───── Supplied entries

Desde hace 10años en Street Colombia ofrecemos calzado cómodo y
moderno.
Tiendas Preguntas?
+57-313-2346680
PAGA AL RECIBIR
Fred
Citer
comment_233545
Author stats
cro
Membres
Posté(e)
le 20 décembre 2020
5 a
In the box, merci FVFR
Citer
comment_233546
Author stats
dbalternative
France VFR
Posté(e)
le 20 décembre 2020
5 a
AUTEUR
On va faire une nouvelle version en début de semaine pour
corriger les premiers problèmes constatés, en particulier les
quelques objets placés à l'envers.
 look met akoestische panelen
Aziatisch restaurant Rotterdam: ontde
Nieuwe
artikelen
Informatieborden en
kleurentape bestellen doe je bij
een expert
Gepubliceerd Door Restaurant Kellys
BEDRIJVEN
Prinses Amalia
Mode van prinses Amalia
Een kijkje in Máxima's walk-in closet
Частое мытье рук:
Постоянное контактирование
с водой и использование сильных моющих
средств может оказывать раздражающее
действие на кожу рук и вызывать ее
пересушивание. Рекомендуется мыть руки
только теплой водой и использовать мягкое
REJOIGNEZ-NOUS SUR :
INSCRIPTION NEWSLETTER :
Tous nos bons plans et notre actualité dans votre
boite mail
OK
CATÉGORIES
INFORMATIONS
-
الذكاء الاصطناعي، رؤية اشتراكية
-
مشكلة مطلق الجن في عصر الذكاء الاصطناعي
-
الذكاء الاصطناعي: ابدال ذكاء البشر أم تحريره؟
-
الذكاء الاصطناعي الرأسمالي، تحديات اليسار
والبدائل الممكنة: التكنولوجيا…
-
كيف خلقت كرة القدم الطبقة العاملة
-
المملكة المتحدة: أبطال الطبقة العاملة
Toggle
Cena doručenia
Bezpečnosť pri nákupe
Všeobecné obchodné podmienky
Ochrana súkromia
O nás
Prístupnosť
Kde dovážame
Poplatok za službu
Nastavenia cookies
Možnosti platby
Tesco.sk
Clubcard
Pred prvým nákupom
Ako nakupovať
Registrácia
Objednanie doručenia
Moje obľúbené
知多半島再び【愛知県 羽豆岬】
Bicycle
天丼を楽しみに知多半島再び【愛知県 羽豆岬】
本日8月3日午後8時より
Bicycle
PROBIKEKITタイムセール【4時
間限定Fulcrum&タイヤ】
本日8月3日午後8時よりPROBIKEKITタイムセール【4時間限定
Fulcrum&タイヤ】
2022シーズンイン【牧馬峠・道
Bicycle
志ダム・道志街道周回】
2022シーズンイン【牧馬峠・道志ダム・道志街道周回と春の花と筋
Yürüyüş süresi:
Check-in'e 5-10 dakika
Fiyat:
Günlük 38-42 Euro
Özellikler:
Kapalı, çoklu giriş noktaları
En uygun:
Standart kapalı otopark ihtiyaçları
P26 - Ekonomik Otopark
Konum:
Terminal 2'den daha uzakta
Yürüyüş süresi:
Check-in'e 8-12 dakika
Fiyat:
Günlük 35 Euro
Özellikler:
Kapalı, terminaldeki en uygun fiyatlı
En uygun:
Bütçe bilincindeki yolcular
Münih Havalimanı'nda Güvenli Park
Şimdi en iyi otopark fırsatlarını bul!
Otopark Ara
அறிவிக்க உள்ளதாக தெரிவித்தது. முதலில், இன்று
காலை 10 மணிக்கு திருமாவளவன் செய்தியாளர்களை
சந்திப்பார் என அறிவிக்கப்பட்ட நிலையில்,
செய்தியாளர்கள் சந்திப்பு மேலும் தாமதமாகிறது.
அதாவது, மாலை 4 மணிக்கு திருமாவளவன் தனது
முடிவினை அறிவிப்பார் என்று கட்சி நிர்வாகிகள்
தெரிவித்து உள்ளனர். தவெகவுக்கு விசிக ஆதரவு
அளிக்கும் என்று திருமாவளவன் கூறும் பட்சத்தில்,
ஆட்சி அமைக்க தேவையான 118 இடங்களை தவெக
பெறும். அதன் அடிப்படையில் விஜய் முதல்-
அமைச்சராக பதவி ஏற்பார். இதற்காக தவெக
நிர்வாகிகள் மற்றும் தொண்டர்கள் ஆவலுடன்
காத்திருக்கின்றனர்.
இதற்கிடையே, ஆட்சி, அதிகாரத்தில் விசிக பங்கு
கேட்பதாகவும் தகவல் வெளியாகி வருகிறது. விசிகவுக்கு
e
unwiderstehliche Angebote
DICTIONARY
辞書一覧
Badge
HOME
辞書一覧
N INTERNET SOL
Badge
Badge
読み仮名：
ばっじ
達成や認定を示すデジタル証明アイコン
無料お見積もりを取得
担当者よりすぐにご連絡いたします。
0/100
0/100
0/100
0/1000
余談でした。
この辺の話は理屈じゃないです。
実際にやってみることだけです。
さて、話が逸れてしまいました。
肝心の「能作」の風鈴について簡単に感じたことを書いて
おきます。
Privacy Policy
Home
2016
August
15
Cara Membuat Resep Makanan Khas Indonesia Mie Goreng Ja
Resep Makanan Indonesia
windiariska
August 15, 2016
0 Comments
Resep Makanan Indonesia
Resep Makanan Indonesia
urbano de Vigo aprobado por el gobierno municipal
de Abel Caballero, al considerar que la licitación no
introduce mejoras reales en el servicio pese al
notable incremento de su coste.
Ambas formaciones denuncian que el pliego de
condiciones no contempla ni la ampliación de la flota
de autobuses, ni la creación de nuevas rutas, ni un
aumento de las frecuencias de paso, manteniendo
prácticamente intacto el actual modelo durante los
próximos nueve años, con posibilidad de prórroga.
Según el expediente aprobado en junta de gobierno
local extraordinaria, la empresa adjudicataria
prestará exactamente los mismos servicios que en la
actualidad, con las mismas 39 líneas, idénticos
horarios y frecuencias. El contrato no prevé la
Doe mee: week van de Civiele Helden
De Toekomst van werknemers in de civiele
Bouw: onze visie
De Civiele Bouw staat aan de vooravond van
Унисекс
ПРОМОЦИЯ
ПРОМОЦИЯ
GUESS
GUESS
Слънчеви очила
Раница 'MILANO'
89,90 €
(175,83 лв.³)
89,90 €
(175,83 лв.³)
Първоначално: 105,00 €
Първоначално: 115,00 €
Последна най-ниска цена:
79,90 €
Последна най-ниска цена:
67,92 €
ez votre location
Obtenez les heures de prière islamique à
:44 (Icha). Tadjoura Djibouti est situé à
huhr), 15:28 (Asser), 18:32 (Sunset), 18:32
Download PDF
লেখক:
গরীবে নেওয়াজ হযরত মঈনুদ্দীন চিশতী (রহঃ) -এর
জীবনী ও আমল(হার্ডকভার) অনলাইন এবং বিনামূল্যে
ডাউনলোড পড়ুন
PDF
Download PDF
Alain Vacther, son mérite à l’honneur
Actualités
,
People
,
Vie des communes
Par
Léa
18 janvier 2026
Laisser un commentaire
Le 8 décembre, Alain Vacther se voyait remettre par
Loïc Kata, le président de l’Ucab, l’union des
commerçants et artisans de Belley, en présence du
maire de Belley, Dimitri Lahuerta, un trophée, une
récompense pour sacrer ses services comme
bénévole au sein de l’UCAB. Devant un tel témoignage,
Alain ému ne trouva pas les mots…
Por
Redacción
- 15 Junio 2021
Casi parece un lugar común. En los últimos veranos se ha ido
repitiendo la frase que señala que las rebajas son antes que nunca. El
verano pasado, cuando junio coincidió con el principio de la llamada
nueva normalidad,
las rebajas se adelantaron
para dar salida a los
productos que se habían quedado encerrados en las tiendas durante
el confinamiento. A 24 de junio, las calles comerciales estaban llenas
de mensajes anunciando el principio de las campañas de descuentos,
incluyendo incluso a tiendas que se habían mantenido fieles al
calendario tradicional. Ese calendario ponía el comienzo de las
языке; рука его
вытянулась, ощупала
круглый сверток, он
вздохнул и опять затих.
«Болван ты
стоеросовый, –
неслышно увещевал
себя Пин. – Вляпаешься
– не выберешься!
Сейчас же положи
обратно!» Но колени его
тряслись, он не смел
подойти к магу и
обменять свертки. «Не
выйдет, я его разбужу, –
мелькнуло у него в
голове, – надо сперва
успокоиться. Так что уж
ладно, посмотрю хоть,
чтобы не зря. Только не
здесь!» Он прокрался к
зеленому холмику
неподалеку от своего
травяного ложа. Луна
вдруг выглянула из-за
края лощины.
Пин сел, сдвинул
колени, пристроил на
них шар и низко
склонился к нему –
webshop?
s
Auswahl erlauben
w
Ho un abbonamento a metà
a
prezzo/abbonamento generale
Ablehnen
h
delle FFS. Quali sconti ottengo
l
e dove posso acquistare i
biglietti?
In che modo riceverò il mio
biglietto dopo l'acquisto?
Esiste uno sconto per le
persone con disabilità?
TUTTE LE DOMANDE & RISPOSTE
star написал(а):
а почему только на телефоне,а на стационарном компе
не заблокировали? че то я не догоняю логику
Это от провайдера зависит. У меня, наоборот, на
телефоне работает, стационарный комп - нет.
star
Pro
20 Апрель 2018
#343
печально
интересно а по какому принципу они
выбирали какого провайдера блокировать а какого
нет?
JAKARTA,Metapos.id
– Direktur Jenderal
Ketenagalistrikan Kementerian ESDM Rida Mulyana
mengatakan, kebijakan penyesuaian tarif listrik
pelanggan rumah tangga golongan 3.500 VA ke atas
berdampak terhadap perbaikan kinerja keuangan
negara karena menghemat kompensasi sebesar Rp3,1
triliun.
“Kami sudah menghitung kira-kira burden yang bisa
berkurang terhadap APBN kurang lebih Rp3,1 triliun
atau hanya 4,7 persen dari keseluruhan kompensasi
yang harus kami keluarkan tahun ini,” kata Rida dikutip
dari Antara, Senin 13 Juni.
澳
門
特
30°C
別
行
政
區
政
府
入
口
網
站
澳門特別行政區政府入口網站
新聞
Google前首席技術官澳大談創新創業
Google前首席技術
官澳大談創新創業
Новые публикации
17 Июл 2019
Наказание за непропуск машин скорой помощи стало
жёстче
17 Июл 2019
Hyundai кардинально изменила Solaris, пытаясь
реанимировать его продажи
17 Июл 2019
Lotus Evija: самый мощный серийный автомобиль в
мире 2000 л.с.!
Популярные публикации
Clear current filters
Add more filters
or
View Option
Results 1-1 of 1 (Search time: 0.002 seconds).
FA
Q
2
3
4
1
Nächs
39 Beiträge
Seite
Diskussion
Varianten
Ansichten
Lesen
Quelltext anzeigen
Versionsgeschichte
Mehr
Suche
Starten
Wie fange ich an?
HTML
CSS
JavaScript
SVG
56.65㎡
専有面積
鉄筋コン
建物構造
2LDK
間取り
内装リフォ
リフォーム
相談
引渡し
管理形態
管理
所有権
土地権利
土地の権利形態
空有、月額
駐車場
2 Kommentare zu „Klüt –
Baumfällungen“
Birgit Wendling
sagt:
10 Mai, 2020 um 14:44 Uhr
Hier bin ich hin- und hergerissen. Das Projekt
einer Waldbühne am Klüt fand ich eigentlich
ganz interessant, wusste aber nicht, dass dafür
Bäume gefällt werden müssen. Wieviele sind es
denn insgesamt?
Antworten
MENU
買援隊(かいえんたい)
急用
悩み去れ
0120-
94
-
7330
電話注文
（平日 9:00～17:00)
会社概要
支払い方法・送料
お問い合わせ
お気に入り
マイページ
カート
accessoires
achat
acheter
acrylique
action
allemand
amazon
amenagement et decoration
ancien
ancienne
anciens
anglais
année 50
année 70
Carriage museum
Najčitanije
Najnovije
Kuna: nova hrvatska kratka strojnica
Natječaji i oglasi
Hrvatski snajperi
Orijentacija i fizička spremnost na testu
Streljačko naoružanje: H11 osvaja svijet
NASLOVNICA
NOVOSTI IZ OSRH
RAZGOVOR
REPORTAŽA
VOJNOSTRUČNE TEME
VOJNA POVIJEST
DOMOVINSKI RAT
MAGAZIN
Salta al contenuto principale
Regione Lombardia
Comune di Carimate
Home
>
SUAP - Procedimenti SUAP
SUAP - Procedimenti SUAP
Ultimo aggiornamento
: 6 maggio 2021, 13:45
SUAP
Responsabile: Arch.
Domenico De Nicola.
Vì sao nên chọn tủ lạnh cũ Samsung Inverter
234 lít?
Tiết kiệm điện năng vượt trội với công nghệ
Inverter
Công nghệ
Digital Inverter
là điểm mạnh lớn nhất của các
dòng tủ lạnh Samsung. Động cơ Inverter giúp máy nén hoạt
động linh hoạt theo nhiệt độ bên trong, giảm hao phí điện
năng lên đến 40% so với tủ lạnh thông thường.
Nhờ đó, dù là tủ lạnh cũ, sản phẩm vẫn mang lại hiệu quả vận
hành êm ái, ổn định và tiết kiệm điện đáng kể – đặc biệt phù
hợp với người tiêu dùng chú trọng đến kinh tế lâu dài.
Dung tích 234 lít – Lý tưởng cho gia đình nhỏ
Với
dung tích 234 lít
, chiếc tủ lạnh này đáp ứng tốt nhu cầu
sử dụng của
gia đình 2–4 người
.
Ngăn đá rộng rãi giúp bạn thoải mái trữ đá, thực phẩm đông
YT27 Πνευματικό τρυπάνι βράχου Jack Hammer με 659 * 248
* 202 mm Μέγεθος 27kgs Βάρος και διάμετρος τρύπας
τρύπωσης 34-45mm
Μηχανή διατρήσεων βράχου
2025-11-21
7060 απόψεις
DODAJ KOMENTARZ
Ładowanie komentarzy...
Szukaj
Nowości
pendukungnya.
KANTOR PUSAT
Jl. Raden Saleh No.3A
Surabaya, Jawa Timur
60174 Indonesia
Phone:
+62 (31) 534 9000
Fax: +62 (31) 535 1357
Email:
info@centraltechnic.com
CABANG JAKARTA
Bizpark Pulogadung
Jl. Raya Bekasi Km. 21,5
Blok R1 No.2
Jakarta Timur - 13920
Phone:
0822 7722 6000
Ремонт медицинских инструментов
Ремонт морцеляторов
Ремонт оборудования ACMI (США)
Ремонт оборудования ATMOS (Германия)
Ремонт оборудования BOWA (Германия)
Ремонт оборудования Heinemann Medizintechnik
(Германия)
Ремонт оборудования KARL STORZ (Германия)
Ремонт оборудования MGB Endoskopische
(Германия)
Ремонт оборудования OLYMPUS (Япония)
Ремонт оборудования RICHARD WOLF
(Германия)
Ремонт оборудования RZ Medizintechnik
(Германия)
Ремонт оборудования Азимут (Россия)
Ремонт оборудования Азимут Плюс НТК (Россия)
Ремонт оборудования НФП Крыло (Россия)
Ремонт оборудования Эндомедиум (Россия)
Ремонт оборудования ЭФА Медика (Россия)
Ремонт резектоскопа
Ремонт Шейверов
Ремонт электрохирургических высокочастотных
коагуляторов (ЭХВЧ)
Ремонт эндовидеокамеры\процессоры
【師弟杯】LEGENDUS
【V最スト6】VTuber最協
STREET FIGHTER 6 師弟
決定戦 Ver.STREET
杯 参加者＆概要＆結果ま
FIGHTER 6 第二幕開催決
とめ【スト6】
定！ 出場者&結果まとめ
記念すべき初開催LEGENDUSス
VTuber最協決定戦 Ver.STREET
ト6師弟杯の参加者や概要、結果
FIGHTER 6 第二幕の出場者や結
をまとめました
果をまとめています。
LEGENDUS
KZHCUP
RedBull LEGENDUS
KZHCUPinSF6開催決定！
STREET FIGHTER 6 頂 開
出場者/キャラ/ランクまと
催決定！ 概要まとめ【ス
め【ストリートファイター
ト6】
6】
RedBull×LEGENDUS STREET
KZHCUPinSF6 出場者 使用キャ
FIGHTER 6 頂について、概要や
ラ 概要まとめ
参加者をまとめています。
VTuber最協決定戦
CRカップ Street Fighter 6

──────────

Please rewrite the data from its first line through the line that has "Moje obľúbené", replacing "Citer" with "Quote" and keeping everything else the same.

Desde hace 10años en Street Colombia ofrecemos calzado cómodo y
moderno.
Tiendas Preguntas?
+57-313-2346680
PAGA AL RECIBIR
Fred
Quote
comment_233545
Author stats
cro
Membres
Posté(e)
le 20 décembre 2020
5 a
In the box, merci FVFR
Quote
comment_233546
Author stats
dbalternative
France VFR
Posté(e)
le 20 décembre 2020
5 a
AUTEUR
On va faire une nouvelle version en début de semaine pour
corriger les premiers problèmes constatés, en particulier les
quelques objets placés à l'envers.
 look met akoestische panelen
Aziatisch restaurant Rotterdam: ontde
Nieuwe
artikelen
Informatieborden en
kleurentape bestellen doe je bij
een expert
Gepubliceerd Door Restaurant Kellys
BEDRIJVEN
Prinses Amalia
Mode van prinses Amalia
Een kijkje in Máxima's walk-in closet
Частое мытье рук:
Постоянное контактирование
с водой и использование сильных моющих
средств может оказывать раздражающее
действие на кожу рук и вызывать ее
пересушивание. Рекомендуется мыть руки
только теплой водой и использовать мягкое
REJOIGNEZ-NOUS SUR :
INSCRIPTION NEWSLETTER :
Tous nos bons plans et notre actualité dans votre
boite mail
OK
CATÉGORIES
INFORMATIONS
-
الذكاء الاصطناعي، رؤية اشتراكية
-
مشكلة مطلق الجن في عصر الذكاء الاصطناعي
-
الذكاء الاصطناعي: ابدال ذكاء البشر أم تحريره؟
-
الذكاء الاصطناعي الرأسمالي، تحديات اليسار
والبدائل الممكنة: التكنولوجيا…
-
كيف خلقت كرة القدم الطبقة العاملة
-
المملكة المتحدة: أبطال الطبقة العاملة
Toggle
Cena doručenia
Bezpečnosť pri nákupe
Všeobecné obchodné podmienky
Ochrana súkromia
O nás
Prístupnosť
Kde dovážame
Poplatok za službu
Nastavenia cookies
Možnosti platby
Tesco.sk
Clubcard
Pred prvým nákupom
Ako nakupovať
Registrácia
Objednanie doručenia
Moje obľúbené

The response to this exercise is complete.